Division of Pulmonology Medicine, Department of Internal Medicine, Cheongju Hana Hospital, Cheongju-si, Korea.
Int J Chron Obstruct Pulmon Dis. 2019 Nov 7;14:2479-2484. doi: 10.2147/COPD.S214716. eCollection 2019.
Impairment of diaphragmatic function is one of the main pathophysiological mechanisms of chronic obstructive pulmonary disease (COPD) and is known to be related to acute exacerbation. Ultrasonography (US) allows for a simple, non-invasive assessment of diaphragm kinetics. The purpose of this study was to investigate the changes in diaphragmatic function during acute exacerbation of COPD, by US.
This single-center, prospective study included patients with acute exacerbation of COPD symptoms. US measurements were performed within 72 hrs after exacerbation and after improvement of symptoms. Diaphragmatic excursion and its thickening fraction (TF) were measured as markers of diaphragmatic function. TF was calculated as (thickness at end inspiration - thickness at end expiration)/thickness at end expiration.
Ten patients were enrolled.
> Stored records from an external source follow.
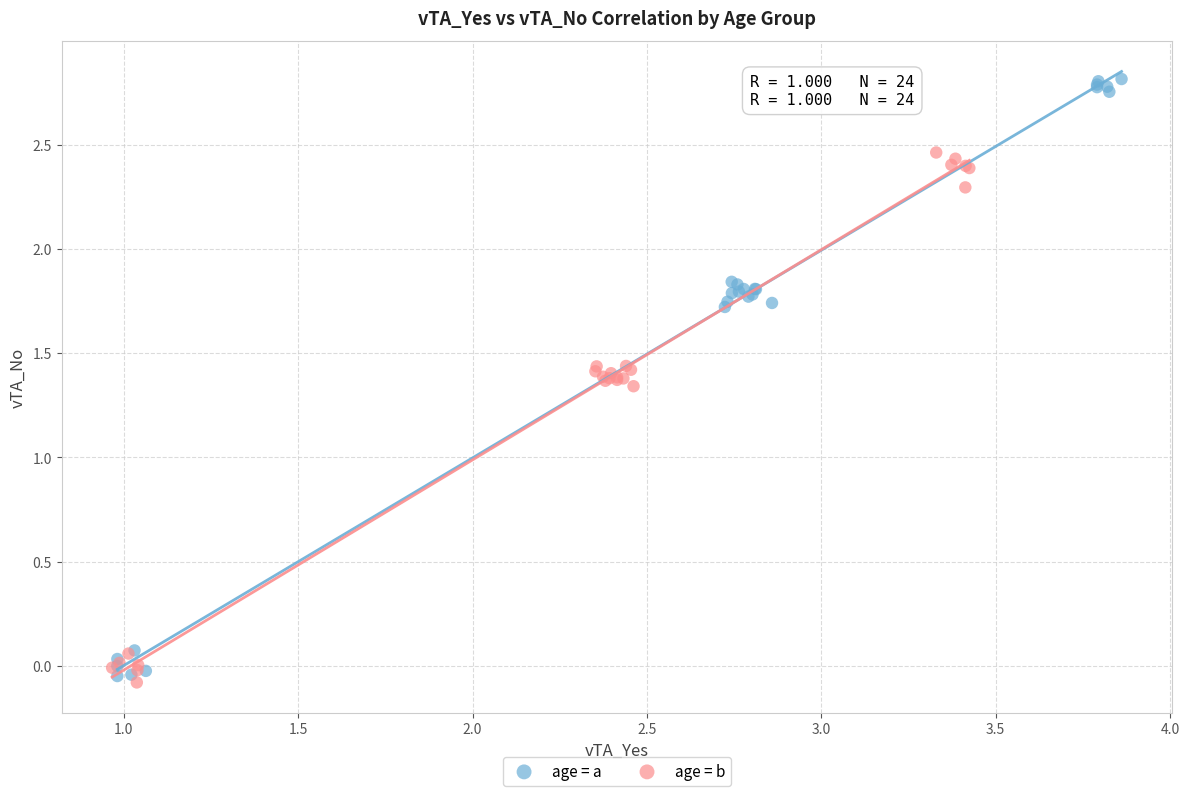

Which series contains the highest Y value?

age = a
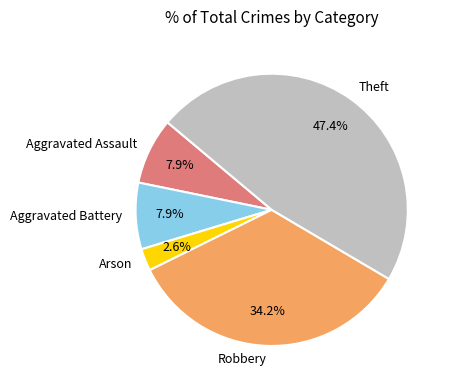

Between Aggravated Assault and Arson, which is larger?

Aggravated Assault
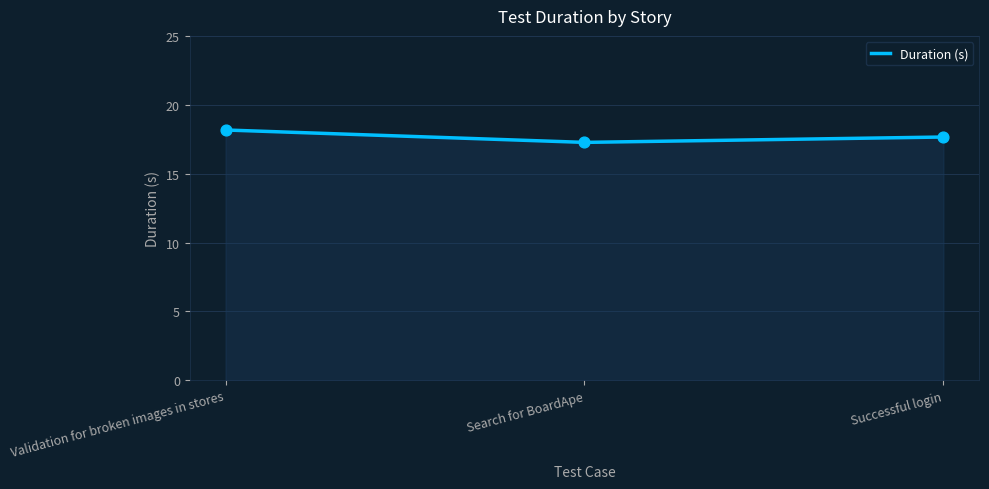

What is the ratio of the value at Successful login to the value at Search for BoardApe?

1.0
All patients were male, and the mean age was 79.8 years. The TF of the right diaphragm showed a significant increase from the initial to the follow-up values (80.1 ± 104.9 mm vs. 159.5 ± 224.6 mm, p = 0.011); however, the diaphragmatic excursion did not vary significantly between the initial and follow-up values (22 ± 6 mm vs 23 ±12 mm). The change in excursion between the stable and exacerbation periods was positively correlated with time to the next exacerbation and negatively correlated with the time taken to recover from the exacerbation.
These data support the possibility that a defect in diaphragm thickening is related to acute exacerbation of COPD.
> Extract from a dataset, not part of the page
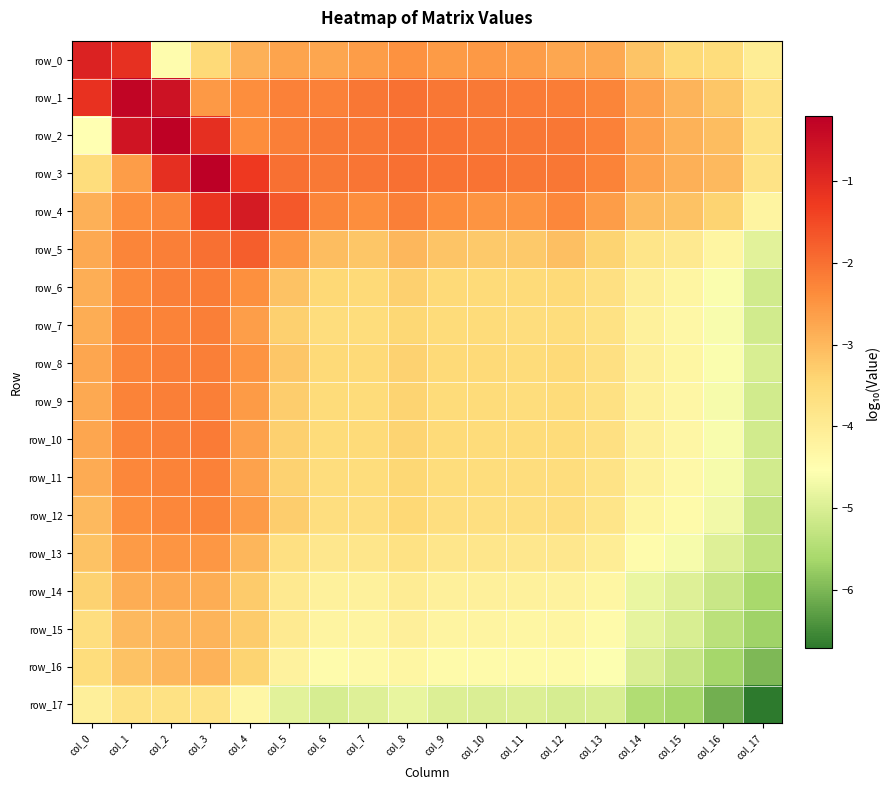

The row_8 series shows -1.3 at col_14. True or false?

False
膈肌功能受损是慢性阻塞性肺疾病(COPD)的主要病理生理机制之一,且已知与急性加重相关。超声检查(US)可对膈肌运动进行简单、无创的评估。本研究旨在通过超声检查探讨COPD急性加重期膈肌功能的变化。
本单中心前瞻性研究纳入了出现COPD症状急性加重的患者。在加重后72小时内及症状改善后进行超声测量。测量膈肌移动度及其增厚分数(TF)作为膈肌功能的指标。TF计算为(吸气末厚度 - 呼气末厚度)/呼气末厚度。
共纳入10例患者。所有患者均为男性,平均年龄79.8岁。右侧膈肌的TF从初始值到随访值有显著增加(80.1±104.9mm对159.5±224.6mm,p = 0.011);然而,膈肌移动度在初始值和随访值之间无显著变化(22±6mm对23±12mm)。稳定期和加重期之间移动度的变化与下次加重的时间呈正相关,与从加重中恢复所需的时间呈负相关。
这些数据支持膈肌增厚缺陷与COPD急性加重相关的可能性。